(Source data)
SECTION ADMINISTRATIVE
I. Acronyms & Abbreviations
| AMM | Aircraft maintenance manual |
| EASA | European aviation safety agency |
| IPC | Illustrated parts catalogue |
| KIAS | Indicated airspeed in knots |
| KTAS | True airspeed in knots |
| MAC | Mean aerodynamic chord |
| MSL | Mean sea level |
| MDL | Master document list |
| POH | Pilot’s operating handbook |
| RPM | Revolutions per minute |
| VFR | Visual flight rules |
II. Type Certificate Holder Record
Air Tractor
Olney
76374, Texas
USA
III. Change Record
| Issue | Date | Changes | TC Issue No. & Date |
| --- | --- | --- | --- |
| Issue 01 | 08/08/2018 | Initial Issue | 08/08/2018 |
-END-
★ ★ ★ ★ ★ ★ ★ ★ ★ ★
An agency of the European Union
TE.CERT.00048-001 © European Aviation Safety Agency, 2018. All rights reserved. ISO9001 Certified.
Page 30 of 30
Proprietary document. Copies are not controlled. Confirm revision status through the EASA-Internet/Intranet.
...
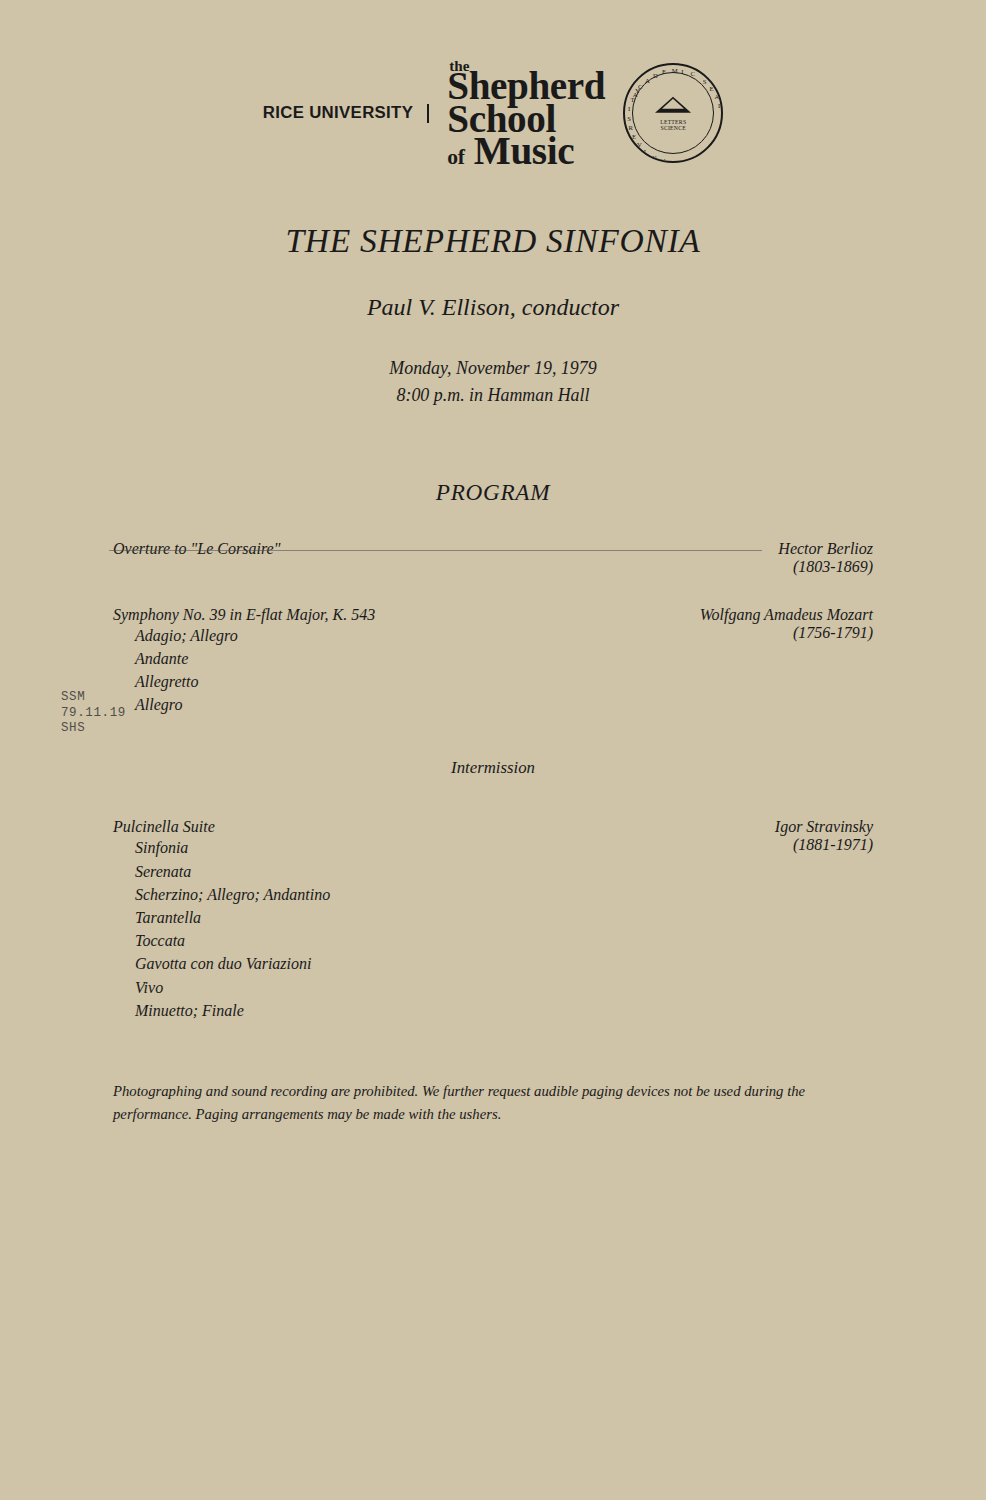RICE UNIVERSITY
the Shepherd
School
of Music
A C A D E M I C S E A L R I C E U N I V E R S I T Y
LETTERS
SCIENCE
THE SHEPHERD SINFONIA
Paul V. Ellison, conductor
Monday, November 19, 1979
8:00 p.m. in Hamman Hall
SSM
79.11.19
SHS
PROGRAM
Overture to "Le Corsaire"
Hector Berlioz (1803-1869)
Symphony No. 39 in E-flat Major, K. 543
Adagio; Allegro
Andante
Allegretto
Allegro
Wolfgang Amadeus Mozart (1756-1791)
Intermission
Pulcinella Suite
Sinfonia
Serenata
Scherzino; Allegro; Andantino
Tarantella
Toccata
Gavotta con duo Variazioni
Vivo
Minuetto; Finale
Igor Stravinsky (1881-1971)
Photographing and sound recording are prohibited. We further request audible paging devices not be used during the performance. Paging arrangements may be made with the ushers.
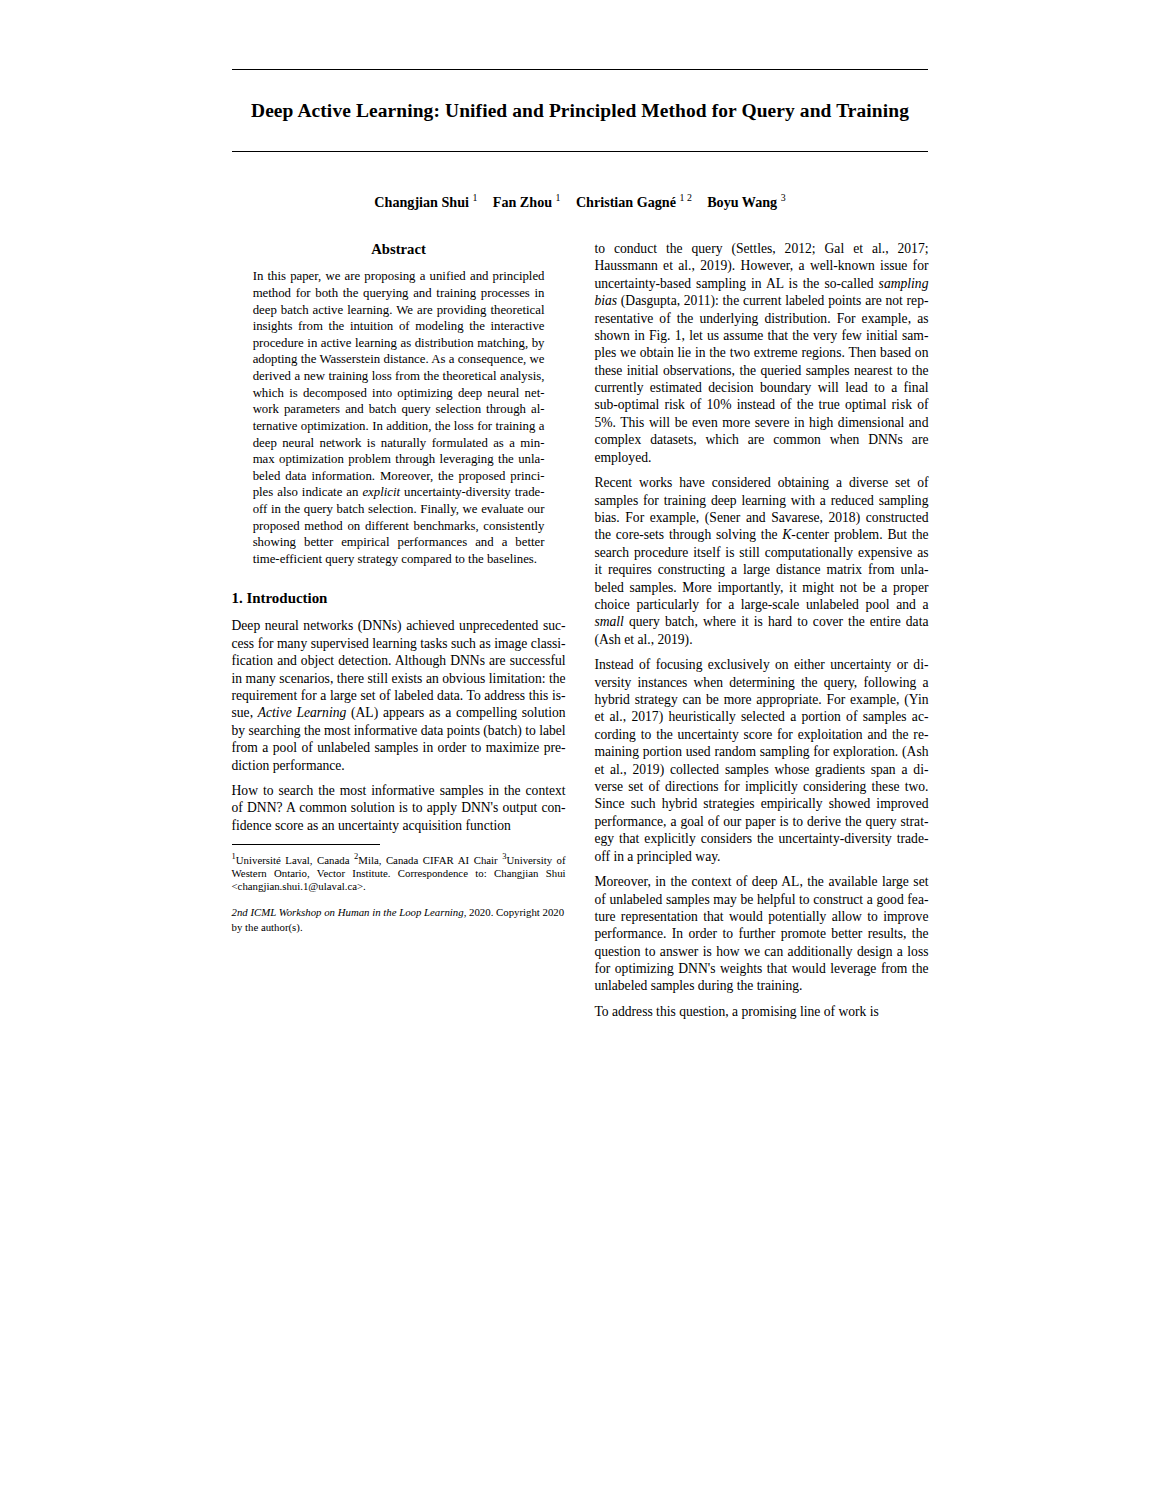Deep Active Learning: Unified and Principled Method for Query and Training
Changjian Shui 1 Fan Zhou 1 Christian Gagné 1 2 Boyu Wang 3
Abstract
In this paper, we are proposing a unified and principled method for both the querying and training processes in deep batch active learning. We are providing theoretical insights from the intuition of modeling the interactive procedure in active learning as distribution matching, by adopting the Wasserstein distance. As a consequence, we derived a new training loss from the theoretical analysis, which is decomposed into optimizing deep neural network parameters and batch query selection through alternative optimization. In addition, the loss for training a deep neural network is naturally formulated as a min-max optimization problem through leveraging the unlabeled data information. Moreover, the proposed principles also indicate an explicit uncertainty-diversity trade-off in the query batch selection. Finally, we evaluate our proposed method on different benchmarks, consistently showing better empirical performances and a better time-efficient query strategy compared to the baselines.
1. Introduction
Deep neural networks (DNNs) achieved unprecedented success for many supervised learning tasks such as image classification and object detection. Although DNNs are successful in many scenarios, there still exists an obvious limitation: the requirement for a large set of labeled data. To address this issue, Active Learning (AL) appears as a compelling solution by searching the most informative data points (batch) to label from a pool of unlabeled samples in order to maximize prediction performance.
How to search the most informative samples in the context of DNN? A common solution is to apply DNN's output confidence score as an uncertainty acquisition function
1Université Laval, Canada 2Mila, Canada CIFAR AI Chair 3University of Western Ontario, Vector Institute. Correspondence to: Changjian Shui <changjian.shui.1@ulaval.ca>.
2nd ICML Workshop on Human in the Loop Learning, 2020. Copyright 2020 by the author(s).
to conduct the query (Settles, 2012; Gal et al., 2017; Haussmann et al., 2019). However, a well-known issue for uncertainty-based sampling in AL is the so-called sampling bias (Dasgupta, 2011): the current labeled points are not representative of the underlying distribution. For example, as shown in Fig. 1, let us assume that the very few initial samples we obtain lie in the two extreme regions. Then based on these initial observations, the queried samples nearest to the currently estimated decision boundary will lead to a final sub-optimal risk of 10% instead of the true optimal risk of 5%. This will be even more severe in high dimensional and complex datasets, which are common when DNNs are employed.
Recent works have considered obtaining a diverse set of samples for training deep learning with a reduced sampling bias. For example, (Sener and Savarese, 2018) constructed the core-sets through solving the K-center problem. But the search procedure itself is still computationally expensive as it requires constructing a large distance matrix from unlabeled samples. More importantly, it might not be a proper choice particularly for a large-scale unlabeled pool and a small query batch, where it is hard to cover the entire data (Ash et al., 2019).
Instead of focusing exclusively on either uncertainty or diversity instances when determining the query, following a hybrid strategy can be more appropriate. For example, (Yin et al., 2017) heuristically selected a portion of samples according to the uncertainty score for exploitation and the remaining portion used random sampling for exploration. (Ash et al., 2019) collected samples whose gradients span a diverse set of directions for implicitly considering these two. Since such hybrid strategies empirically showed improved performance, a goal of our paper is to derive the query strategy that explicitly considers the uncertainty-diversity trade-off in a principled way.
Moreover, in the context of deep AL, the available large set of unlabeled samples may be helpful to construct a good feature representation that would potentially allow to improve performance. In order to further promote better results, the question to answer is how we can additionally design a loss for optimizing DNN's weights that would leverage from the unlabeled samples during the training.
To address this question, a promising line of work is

Problem to work on: Each line in the entries above, starting at the line with "SECTION ADMINISTRATIVE" and ending at the line with "III. Change Record", is to be printed exactly, and only those lines.

Exercise result:
SECTION ADMINISTRATIVE
I. Acronyms & Abbreviations
| AMM | Aircraft maintenance manual |
| EASA | European aviation safety agency |
| IPC | Illustrated parts catalogue |
| KIAS | Indicated airspeed in knots |
| KTAS | True airspeed in knots |
| MAC | Mean aerodynamic chord |
| MSL | Mean sea level |
| MDL | Master document list |
| POH | Pilot’s operating handbook |
| RPM | Revolutions per minute |
| VFR | Visual flight rules |
II. Type Certificate Holder Record
Air Tractor
Olney
76374, Texas
USA
III. Change Record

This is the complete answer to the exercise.